The remarkably bipartisan TikTok bill is the latest overreaction caused by both parties’ growing fear of international trade and economic cooperation.
It goes beyond just forcing ByteDance to either sell TikTok or have its app banned in the United States. The bill also threatens any other site controlled by a foreign adversary and “determined by the President to present a significant threat to the national security of the United States.” How wonderfully vague. I’m sure that could never be abused.
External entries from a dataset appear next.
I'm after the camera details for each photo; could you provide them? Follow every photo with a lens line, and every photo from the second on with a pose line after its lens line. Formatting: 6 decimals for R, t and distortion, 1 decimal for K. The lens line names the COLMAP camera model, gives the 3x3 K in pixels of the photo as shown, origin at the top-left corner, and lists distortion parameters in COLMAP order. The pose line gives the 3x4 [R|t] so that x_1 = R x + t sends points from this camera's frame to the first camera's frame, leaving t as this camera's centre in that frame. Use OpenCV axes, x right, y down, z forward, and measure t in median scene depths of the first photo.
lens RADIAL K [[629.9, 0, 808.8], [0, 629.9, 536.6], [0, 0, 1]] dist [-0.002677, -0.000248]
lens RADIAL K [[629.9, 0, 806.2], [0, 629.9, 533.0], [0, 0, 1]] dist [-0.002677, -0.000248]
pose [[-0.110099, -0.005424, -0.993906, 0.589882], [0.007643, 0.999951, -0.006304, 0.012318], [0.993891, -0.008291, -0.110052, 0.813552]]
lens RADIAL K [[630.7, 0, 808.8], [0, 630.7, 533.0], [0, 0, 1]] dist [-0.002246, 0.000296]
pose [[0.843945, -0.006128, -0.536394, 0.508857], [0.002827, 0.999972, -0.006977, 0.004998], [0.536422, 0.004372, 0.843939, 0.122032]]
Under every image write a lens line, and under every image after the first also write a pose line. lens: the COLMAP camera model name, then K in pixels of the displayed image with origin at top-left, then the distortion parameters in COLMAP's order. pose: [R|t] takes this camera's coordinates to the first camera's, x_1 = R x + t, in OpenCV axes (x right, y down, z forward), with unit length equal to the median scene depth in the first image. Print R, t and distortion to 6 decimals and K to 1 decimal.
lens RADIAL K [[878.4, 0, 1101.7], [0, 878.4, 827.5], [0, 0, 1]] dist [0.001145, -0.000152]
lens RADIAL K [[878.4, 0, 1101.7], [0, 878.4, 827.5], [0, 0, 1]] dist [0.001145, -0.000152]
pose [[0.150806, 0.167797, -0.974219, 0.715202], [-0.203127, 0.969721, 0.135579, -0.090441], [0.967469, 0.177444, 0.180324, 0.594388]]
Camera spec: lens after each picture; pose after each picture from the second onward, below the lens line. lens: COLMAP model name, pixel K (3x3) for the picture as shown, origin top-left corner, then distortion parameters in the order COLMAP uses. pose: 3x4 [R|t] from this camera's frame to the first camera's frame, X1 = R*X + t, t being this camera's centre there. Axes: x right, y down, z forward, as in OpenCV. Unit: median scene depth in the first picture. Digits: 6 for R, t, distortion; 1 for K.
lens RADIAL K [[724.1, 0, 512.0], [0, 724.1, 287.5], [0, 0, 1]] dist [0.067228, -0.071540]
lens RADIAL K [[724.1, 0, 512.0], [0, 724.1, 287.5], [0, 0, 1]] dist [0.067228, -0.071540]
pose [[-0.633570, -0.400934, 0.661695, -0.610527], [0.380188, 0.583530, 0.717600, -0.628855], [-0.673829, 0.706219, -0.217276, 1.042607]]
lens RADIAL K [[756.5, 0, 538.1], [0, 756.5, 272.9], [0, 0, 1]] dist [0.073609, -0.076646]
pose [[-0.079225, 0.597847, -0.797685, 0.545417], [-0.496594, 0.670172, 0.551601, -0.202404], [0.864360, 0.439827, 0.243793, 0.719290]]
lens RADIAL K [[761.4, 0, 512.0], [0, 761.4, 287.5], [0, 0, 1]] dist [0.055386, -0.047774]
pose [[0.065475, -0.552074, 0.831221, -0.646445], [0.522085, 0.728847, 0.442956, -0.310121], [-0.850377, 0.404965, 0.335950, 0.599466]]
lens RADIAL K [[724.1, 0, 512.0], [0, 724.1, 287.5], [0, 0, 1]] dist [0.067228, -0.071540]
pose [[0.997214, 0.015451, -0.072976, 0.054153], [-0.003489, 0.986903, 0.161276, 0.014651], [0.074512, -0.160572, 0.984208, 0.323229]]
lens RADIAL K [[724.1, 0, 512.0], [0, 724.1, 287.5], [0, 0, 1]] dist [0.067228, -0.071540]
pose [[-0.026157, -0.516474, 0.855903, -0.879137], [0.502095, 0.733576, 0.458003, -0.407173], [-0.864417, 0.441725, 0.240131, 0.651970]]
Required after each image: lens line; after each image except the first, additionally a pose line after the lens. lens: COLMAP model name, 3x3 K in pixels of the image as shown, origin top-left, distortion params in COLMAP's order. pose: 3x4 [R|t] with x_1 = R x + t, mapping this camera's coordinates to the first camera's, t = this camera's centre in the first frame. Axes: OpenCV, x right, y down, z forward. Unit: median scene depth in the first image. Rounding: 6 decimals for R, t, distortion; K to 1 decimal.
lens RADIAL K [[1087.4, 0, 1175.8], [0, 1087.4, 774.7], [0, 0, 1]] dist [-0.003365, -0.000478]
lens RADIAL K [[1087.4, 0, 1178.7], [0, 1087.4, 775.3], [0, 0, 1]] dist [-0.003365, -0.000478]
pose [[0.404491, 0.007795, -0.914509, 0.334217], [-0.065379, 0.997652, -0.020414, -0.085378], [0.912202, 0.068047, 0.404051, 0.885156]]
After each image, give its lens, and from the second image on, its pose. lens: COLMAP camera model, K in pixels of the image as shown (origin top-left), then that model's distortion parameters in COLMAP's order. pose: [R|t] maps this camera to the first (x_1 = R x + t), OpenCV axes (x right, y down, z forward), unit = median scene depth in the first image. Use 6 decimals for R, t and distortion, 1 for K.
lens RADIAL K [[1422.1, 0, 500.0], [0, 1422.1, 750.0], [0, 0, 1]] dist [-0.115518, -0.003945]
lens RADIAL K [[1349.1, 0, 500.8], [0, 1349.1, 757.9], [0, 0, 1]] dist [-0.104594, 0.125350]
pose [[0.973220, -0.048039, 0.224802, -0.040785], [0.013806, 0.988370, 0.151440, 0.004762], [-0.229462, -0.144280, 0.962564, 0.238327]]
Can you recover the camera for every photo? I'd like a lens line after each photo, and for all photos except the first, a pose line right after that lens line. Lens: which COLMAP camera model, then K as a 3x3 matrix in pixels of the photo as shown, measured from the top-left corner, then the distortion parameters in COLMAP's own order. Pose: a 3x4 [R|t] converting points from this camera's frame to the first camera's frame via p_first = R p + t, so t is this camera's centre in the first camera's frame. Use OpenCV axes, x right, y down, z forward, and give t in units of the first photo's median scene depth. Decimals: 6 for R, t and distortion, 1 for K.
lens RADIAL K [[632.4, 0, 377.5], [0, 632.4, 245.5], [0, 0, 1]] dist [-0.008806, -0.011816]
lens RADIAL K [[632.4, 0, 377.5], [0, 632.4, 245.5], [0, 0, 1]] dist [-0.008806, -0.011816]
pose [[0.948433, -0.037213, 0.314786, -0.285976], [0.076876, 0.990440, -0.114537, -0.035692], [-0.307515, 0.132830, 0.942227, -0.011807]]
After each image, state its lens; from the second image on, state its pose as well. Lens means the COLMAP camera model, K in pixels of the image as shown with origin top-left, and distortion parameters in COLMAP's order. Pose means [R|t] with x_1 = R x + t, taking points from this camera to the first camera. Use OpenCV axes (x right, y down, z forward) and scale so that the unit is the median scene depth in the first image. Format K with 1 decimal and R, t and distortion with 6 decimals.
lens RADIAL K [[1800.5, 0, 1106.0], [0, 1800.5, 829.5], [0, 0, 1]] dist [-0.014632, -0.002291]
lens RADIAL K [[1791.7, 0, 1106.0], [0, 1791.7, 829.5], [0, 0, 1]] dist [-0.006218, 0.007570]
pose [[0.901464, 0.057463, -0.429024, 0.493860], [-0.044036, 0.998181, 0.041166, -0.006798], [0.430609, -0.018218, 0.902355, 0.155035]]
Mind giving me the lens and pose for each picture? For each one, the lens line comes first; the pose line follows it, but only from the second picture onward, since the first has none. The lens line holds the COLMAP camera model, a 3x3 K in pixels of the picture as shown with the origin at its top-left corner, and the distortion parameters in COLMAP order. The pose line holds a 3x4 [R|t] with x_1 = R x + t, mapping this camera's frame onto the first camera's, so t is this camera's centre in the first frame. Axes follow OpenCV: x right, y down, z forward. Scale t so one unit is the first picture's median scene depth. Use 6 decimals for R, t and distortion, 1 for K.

Well, if forcing ByteDance to sell TikTok or have their flagship app banned in the United States is the wrong course of action, what could be done? The government could just buy and operate TikTok.
After all, it has done similar things before.
In the midst of the 2008-09 financial crisis, the federal government invested billions in Ally Financial Inc., the parent company of online banking service Ally Bank. For the next four years, from 2010 through 2013, the federal government owned a majority stake.
In 2014, it finally liquidated its remaining shares. According to the Congressional Research Service, the government gained $2.4 billion from its ownership and subsequent divestment from Ally.
So if — as the Heritage Foundation’s director of technology policy claimed in 2020 — TikTok gives China “100 million sensors around the United States,” then the government should just purchase the app, make sure that there aren’t any backdoors, kick the tires on TikTok’s proprietary algorithm, and then sell it off. Or the federal government could keep operating it.
After all, giving the seemingly all-powerful Meta a public competitor could help curb some of the tech giant’s worst impulses.
There’s no reason for Congress to give the president the power to arbitrarily take any website supposedly controlled by the wrong people and either force a fire sale or ban it.
Instead, if it’s really a matter of national security, let’s just have the government purchase TikTok directly and choose what to do from there.